KMHDI: Nyepi Ajang Refleksi Terhadap Kelangsungan Bumi
JAKARTA, MataDewata.com | Perayaan Hari Raya Nyepi tahun Saka 1945 menjadi ajang melakukan refleksi terhadap keberlangsungan bumi. Aktivitas Nyepi yang dituangkan dalam praktik Catur Brata Penyepian, meliputi Amati Karya (tidak bekerja), Amati Geni (tidak menyalakan api/cahaya), Amati Lelungan (tidak bepergian), serta Amati Lelangunan (tidak bersenang-senang) memberikan bumi kesempatan untuk melakukan pembersihan dari aktivitas merusak dan eksploitatif manusia.
Hal ini disampaikan Pimpinan Pusat Kesatuan Mahasiswa Hindu Dharma Indonesia (PP KMHDI) I Putu Yoga Saputra, dalam keterangan tertulisnya menyambut Hari Suci Nyepi tahun 2023, Jakarta, Selasa (21/3/2023). Menurut KMHDI perayaan Nyepi bukan hanya sekadar praktik teologis yang bersumber dari sastra dan kitab suci yang harus dilaksanakan oleh umat Hindu. Namun Nyepi juga mengandung praktik dan nilai-nilai ekologis.
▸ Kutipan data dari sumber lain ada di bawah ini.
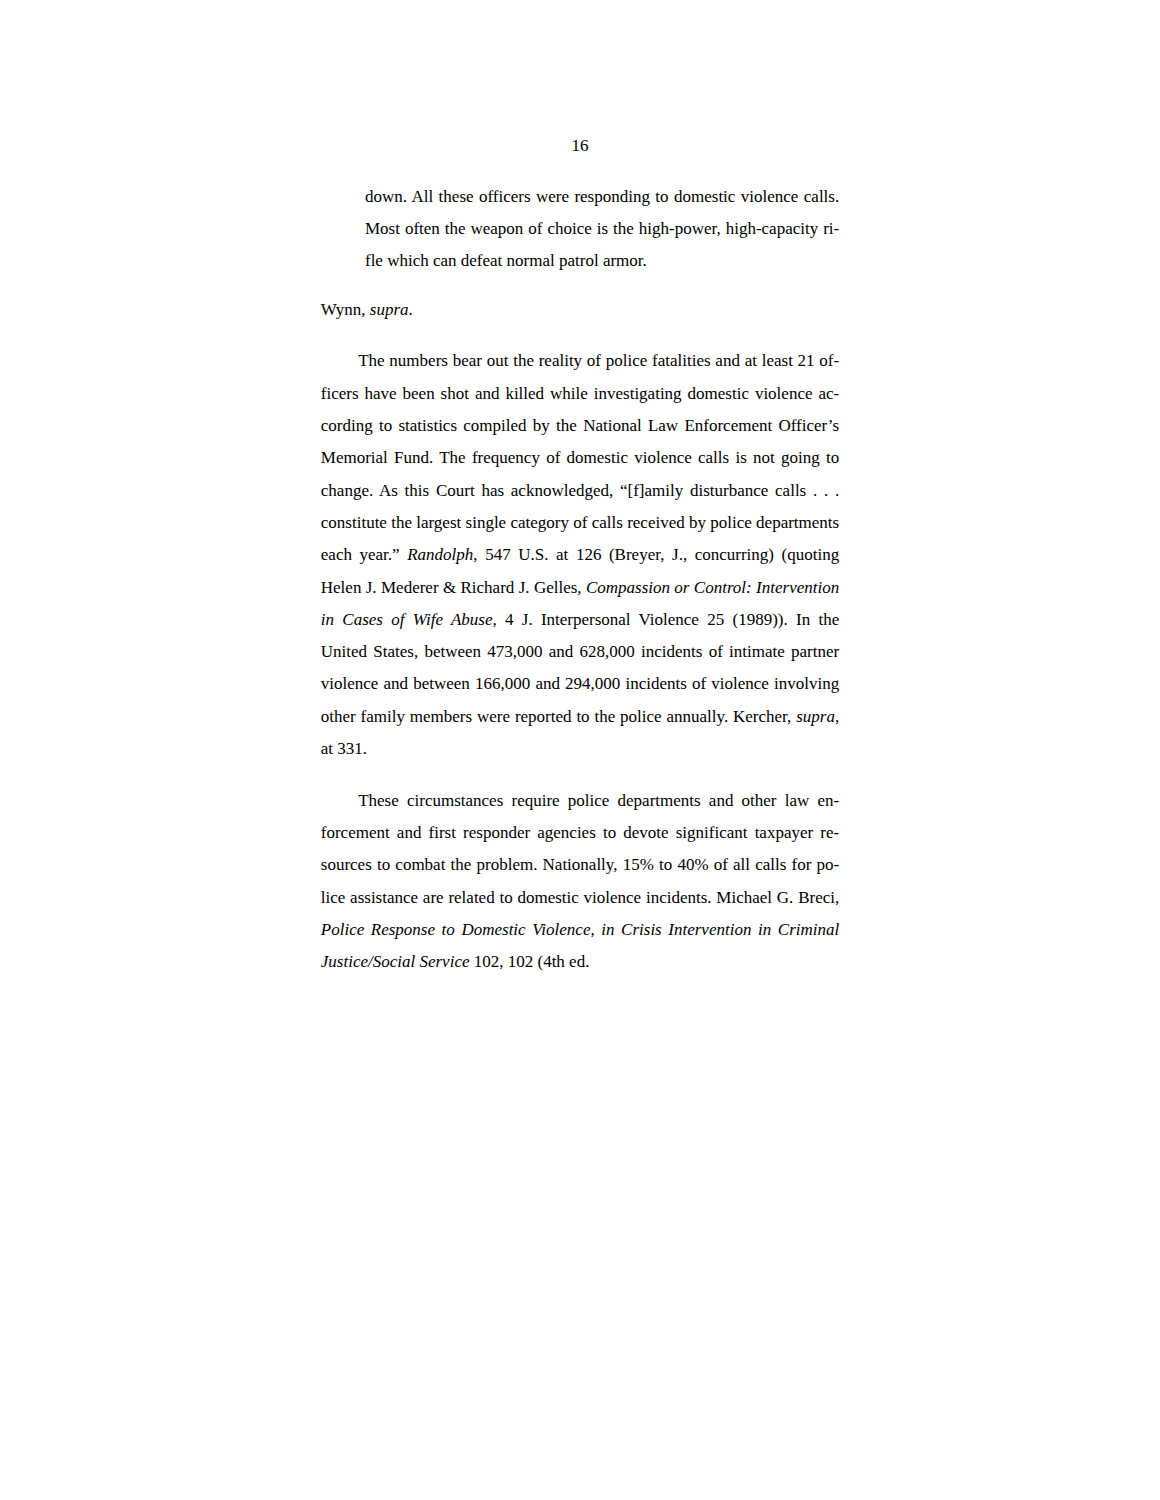16
down. All these officers were responding to domestic violence calls. Most often the weapon of choice is the high-power, high-capacity rifle which can defeat normal patrol armor.
Wynn, supra.
The numbers bear out the reality of police fatalities and at least 21 officers have been shot and killed while investigating domestic violence according to statistics compiled by the National Law Enforcement Officer’s Memorial Fund. The frequency of domestic violence calls is not going to change. As this Court has acknowledged, “[f]amily disturbance calls . . . constitute the largest single category of calls received by police departments each year.” Randolph, 547 U.S. at 126 (Breyer, J., concurring) (quoting Helen J. Mederer & Richard J. Gelles, Compassion or Control: Intervention in Cases of Wife Abuse, 4 J. Interpersonal Violence 25 (1989)). In the United States, between 473,000 and 628,000 incidents of intimate partner violence and between 166,000 and 294,000 incidents of violence involving other family members were reported to the police annually. Kercher, supra, at 331.
These circumstances require police departments and other law enforcement and first responder agencies to devote significant taxpayer resources to combat the problem. Nationally, 15% to 40% of all calls for police assistance are related to domestic violence incidents. Michael G. Breci, Police Response to Domestic Violence, in Crisis Intervention in Criminal Justice/Social Service 102, 102 (4th ed.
“Hari Suci Nyepi bukan hanya sekedar perayaan yang berdimensi agama, yakni hubungan manusia dengan Tuhan, namun perayaan Nyepi juga menyimpan nilai-nilai ekologis yang mengajari tentang pentingnya manusia untuk berhenti sejenak dan membiarkan Bumi melakukan pembersihan dari aktivitas manusia yang eksploitatif,” terang Ketua Presidium PP KMHDI, I Putu Yoga Saputra.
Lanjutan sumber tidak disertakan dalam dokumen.